Smoak insisted that he make all his arguments while speaking into a microphone.

Sometimes even that didn’t help.

Virga had worked well into the night, nearly every night since they’d taken the case, trying to catch up to the plaintiffs’ attorneys as far as where they stood with the law.

His first argument was to address the age of the allegations. He said the plaintiffs were barred by the statute of limitations from going forward.

“This has already been argued,” Pontikes said to him quietly. “This has already been dealt with.”

He nodded without looking away from his notes, and continued on with his argument. He had two reasons for going over this ground. First, he hadn’t argued it the first time and second he needed to buy time for Seaton-Virga to write her closing argument.

Pontikes said they were well within the statute of limitations because the sale of the DVDs went on for years after the actual filmings.

Virga then touched on something that Pontikes had brought up the day before. She’d been trying to prove a point about how seriously the legislature thought of these cases. She said it had raised the minimum award of damages for the intentional infliction of emotional damage in 2008 from $50,000 to $150,000. The plaintiffs were proceeding under the new rule, meaning if the jurors found that there was intentional infliction of emotional damage they couldn’t award anything less than $150,000 per defendant to each plaintiff. Considering there were four defendants, for a total of $600,000, and four defendants, it would mean a minimum award of $2.4 million.

But Virga noted that when the legislature changed the rule it did not apply it retroactively. He said it was meant for lawsuits that were filed after 2008. These cases, he said, should fall under the old rule.

Smoak agreed.

Seaton-Virga turned to Deutsch, sitting in the audience, and stage whispered to him, “He just saved Joe Francis $1.6 million.”

They took up a few more issues before allowing the jury back into the room. When they were seated, Seaton-Virga moved the video of J and S into evidence and played it.

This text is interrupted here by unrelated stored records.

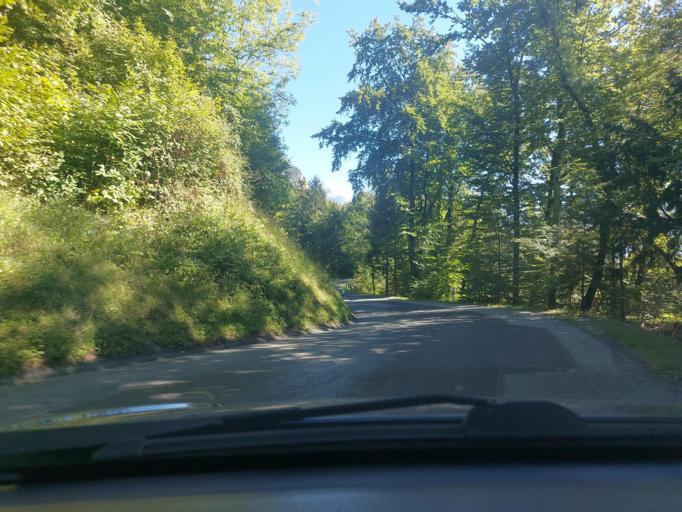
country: CH
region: Vaud
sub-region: Aigle District
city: Aigle
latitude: 46.3403
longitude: 6.9656
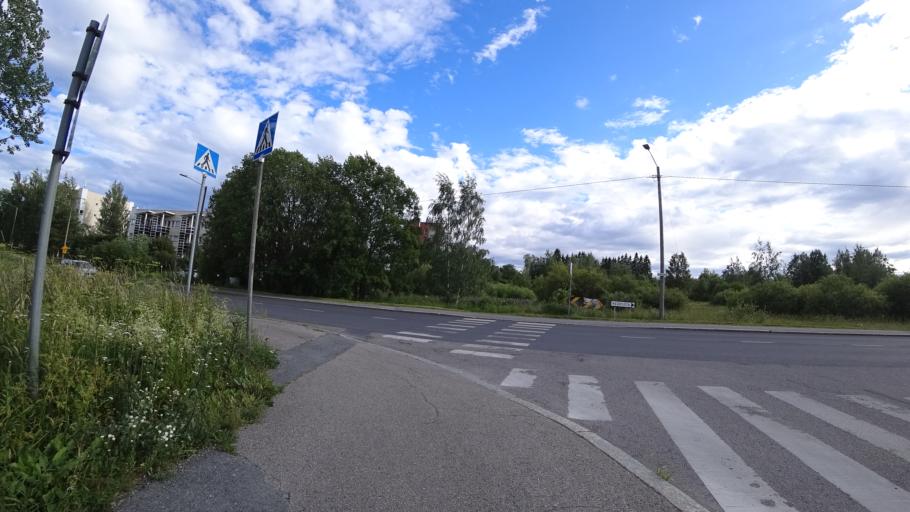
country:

What it showed was a view from outside the passenger-side window, looking in on a laughing, giggling Plaintiff S with a cigarette dangling off her bottom lip. She jerks up her bikini top, jerks it back down and laughs some more.

The cameraman asks if anyone else wants to flash and J immediately says, “I’ll do it.”

The camera swings to the back and J slides her top up and down a little more slowly.

The cameraman tosses in beads still balled up in a plastic bag and, that’s it.

There was nothing to say so no one said anything.

Selander had one housekeeping item to take care of. He told the judge that the computer printout that Pontikes had shown Eric Deutsch in her cross-examination the day before, the one in which she asked him about the green light next to the name, that name was Plaintiff B’s.

Both sides rested.

.

Chapter 53

Closing arguments

“N
ow it’s time to argue,” Larry Selander said after taking the podium and facing the jury. It was his way of introducing the next phase of the trial, closing arguments.